**** Material shown ****

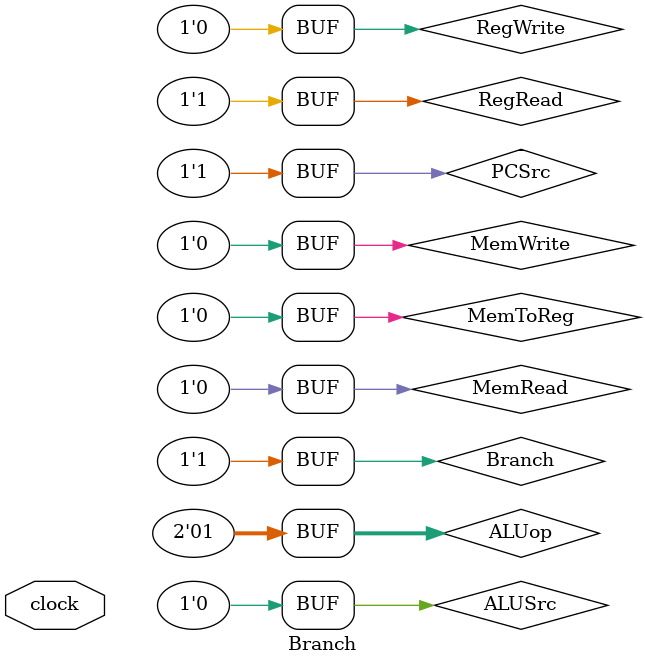
<source format=v>
/* uPowerISA Core Module is the centre of all operations that handles all the operations and instantiates
all the necessary modules
*/
`include "../Module 3 - Instruction Fetch/parse_instruction.v"
`include "../Module 1 - ALU/ALU64Bit.v"
`include "../Module 2 - ALU Control/uPowerALUControl.v"
`include "Instruction_read.v"
`include "Memory_read_write.v"
`include "Register_read_write.v"

module Branch(clock);

input clock; //Execution happens only at positive level-transition (edge sensitive)

//Program counter

reg [31:0] PC = 32'b0;

//Instruction
wire [31:0] instruction;

//Parse instruction
wire [5:0] po;
wire [4:0] rs,rt,rd,bo,bi;
wire [8:0] xoxo;
wire [9:0] xox;
wire rc,aa,lk,oe;
wire [13:0] bd;
wire [63:0] ds;
wire [15:0] si;
wire [23:0] li;
wire [1:0] xods;
wire [3:0] ALUInput;

//Signals

reg RegRead, RegWrite;
reg MemRead, MemWrite, MemToReg;
reg Branch, ALUSrc, PCSrc;
reg [1:0] ALUop;

//Register contents
wire [63:0] write_data, rs_content, rt_content, rd_content, memory_read_data;

		initial begin //store
		    MemRead  = 1'b0;
			MemWrite = 1'b0;
			RegWrite = 1'b0;
			RegRead  = 1'b1;
			Branch   = 1'b1;
			ALUSrc   = 1'b0;
			PCSrc    = 1'b1;
			MemToReg = 1'b0;
			ALUop	 = 2'b01;

		end


//Modules are instantiated
read_instructions p1(instruction, PC);
parse_instruction p2(po, rs, rt, rd, bo, bi, aa, lk, rc, oe, xox, xoxo, si, bd, ds, xods, li, instruction, PC);
//control_unit p3(RegRead, RegWrite, MemRead, MemWrite, Branch, MemToReg, ALUSrc, PCSrc, ALUop, po);
ALU_Control p4(ALUInput, ALUop, xox,xoxo,xods);
ALU64bit p5(write_data, flag, ALUSrc, ALUInput, rs_content, rt_content, ds);
read_write_memory p6(memory_read_data, write_data, rd_content, rd, po, MemWrite, MemRead);
read_write_registers p7(rs_content, rt_content, rd_content, memory_read_data, write_data, rs, rt, rd, bo, bi, po, RegRead, RegWrite, MemToReg, clock);

// Updating the PC value

always @(posedge clock) 
 begin
     
     if(flag == 1 & Branch == 1 & aa == 0 & po == 6'd19)           //Branch Conditional
       PC = PC + 1 + $signed(bd);

     else if(flag == 1 & Branch == 1 & aa == 1 & po == 6'd19) begin //Branch Absolute
       PC = $signed(bd);
	   end

     else if(Branch == 1 & aa == 1 & po == 6'd18)
       PC = $signed(li);

     else if(Branch == 1 & aa == 0 & po == 6'd18)
       PC = PC + 1 + $signed(li);
     else 
       PC = PC + 1;
 end


endmodule
</source>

****

▶ [Problem to work on] Take the line that contains "PCSrc, ALUop, po);" and each line after it through the end of the records, and repeat them all exactly. Nothing else.

▶ [Response area]
//control_unit p3(RegRead, RegWrite, MemRead, MemWrite, Branch, MemToReg, ALUSrc, PCSrc, ALUop, po);
ALU_Control p4(ALUInput, ALUop, xox,xoxo,xods);
ALU64bit p5(write_data, flag, ALUSrc, ALUInput, rs_content, rt_content, ds);
read_write_memory p6(memory_read_data, write_data, rd_content, rd, po, MemWrite, MemRead);
read_write_registers p7(rs_content, rt_content, rd_content, memory_read_data, write_data, rs, rt, rd, bo, bi, po, RegRead, RegWrite, MemToReg, clock);

// Updating the PC value

always @(posedge clock) 
 begin
     
     if(flag == 1 & Branch == 1 & aa == 0 & po == 6'd19)           //Branch Conditional
       PC = PC + 1 + $signed(bd);

     else if(flag == 1 & Branch == 1 & aa == 1 & po == 6'd19) begin //Branch Absolute
       PC = $signed(bd);
	   end

     else if(Branch == 1 & aa == 1 & po == 6'd18)
       PC = $signed(li);

     else if(Branch == 1 & aa == 0 & po == 6'd18)
       PC = PC + 1 + $signed(li);
     else 
       PC = PC + 1;
 end


endmodule
</source>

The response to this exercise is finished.